*Supplied data*:
= Beginning of Section =

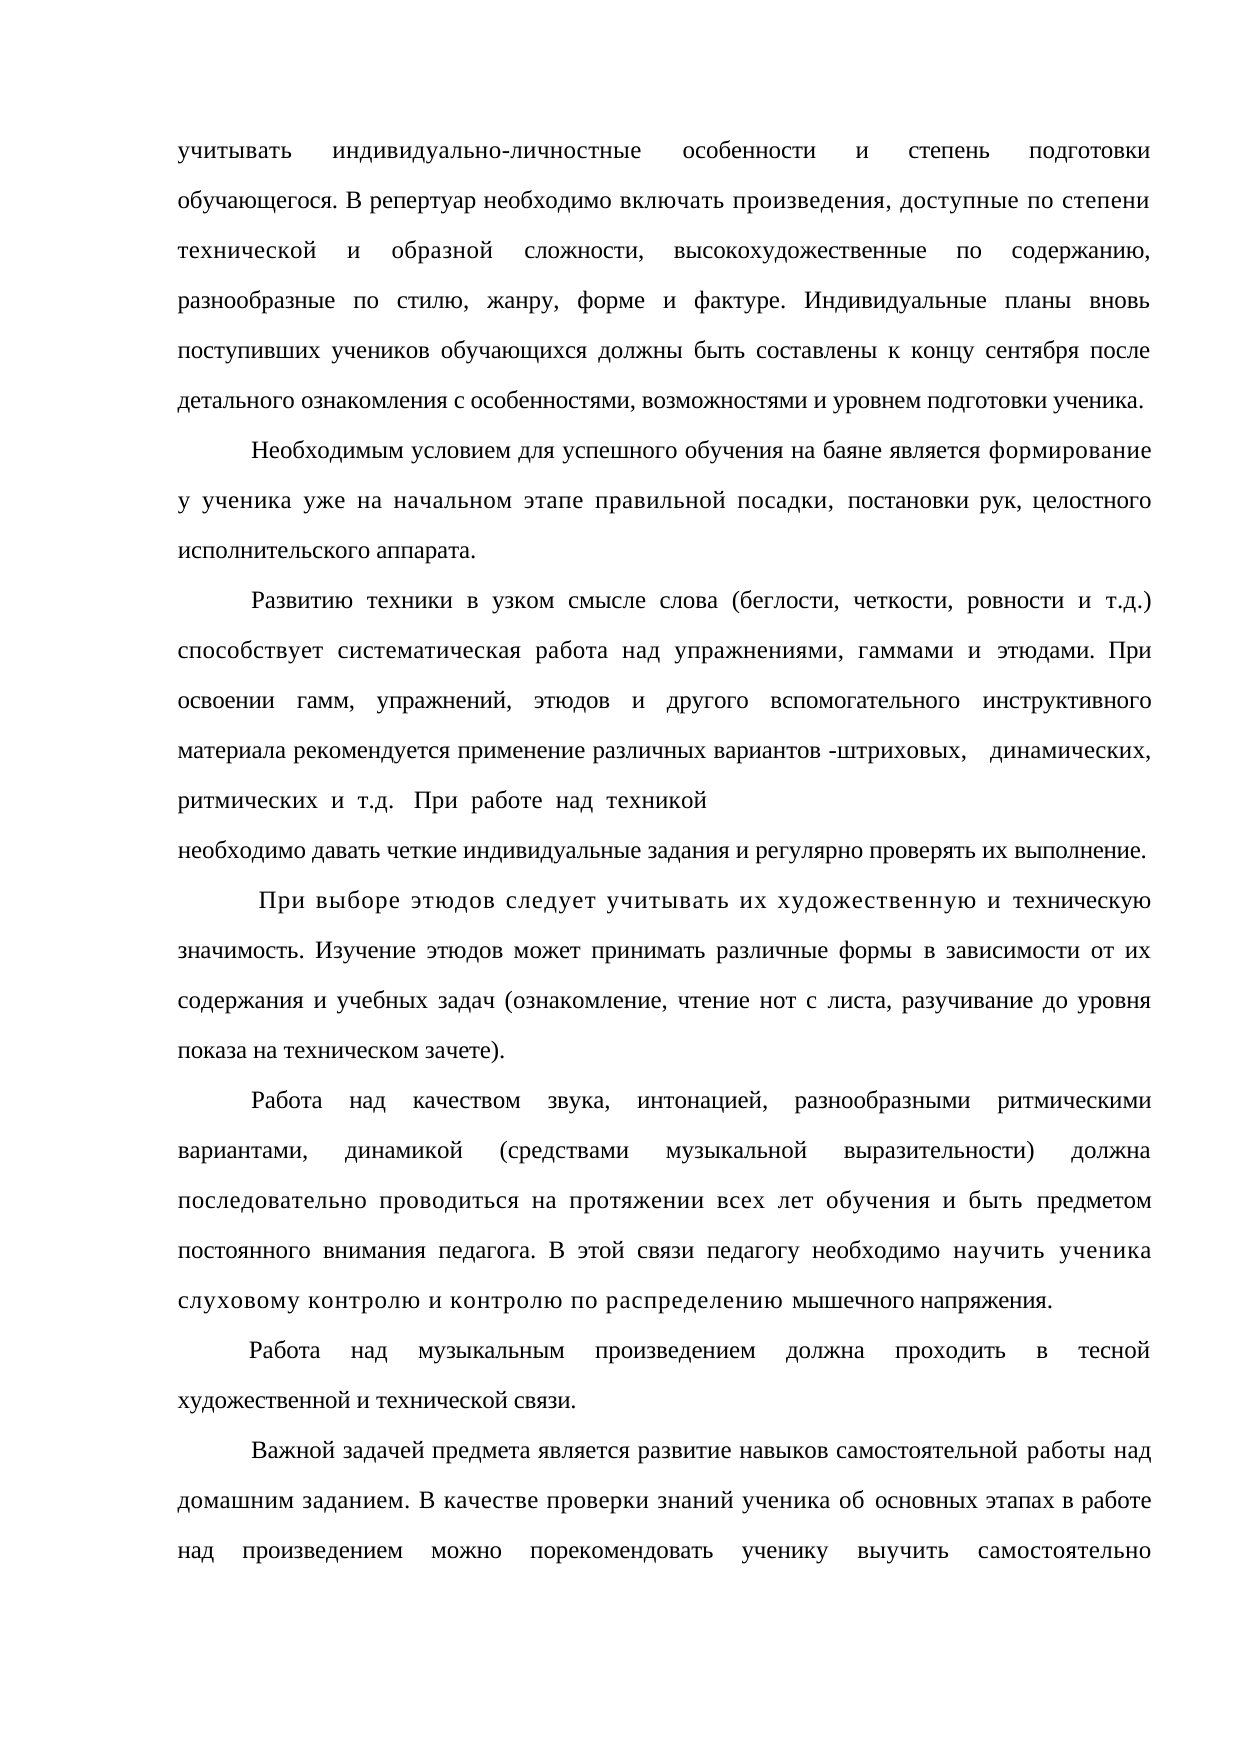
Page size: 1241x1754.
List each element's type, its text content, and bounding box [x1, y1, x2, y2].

text Работа над качеством звука, интонацией, разнообразными ритмическими вариантами, динамикой (средствами музыкальной выразительности) должна последовательно проводиться на протяжении всех лет обучения и быть предметом постоянного внимания педагога. В этой связи педагогу необходимо научить ученика слуховому контролю и контролю по распределению мышечного напряжения. [178, 1069, 1152, 1319]
text Необходимым условием для успешного обучения на баяне является формирование у ученика уже на начальном этапе правильной посадки, постановки рук, целостного исполнительского аппарата. [178, 419, 1152, 569]
text При выборе этюдов следует учитывать их художественную и техническую значимость. Изучение этюдов может принимать различные формы в зависимости от их содержания и учебных задач (ознакомление, чтение нот с листа, разучивание до уровня показа на техническом зачете). [177, 869, 1151, 1069]
text Развитию техники в узком смысле слова (беглости, четкости, ровности и т.д.) способствует систематическая работа над упражнениями, гаммами и этюдами. При освоении гамм, упражнений, этюдов и другого вспомогательного инструктивного материала рекомендуется применение различных вариантов -штриховых, динамических, ритмических и т.д. При работе над техникой [177, 569, 1152, 819]
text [177, 1419, 1152, 1569]
text необходимо давать четкие индивидуальные задания и регулярно проверять их выполнение. [178, 819, 1152, 869]
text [177, 118, 1151, 418]
text Работа над музыкальным произведением должна проходить в тесной художественной и технической связи. [177, 1319, 1151, 1419]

= End of Section =

*To do*:
Give back the records word for word, without their pictures.

*Answer space*:
Page size: 1241x1754.
List each element's type, its text content, and bounding box [x1, y1, x2, y2].

text Работа над качеством звука, интонацией, разнообразными ритмическими вариантами, динамикой (средствами музыкальной выразительности) должна последовательно проводиться на протяжении всех лет обучения и быть предметом постоянного внимания педагога. В этой связи педагогу необходимо научить ученика слуховому контролю и контролю по распределению мышечного напряжения. [178, 1069, 1152, 1319]
text Необходимым условием для успешного обучения на баяне является формирование у ученика уже на начальном этапе правильной посадки, постановки рук, целостного исполнительского аппарата. [178, 419, 1152, 569]
text При выборе этюдов следует учитывать их художественную и техническую значимость. Изучение этюдов может принимать различные формы в зависимости от их содержания и учебных задач (ознакомление, чтение нот с листа, разучивание до уровня показа на техническом зачете). [177, 869, 1151, 1069]
text Развитию техники в узком смысле слова (беглости, четкости, ровности и т.д.) способствует систематическая работа над упражнениями, гаммами и этюдами. При освоении гамм, упражнений, этюдов и другого вспомогательного инструктивного материала рекомендуется применение различных вариантов -штриховых, динамических, ритмических и т.д. При работе над техникой [177, 569, 1152, 819]
text [177, 1419, 1152, 1569]
text необходимо давать четкие индивидуальные задания и регулярно проверять их выполнение. [178, 819, 1152, 869]
text [177, 118, 1151, 418]
text Работа над музыкальным произведением должна проходить в тесной художественной и технической связи. [177, 1319, 1151, 1419]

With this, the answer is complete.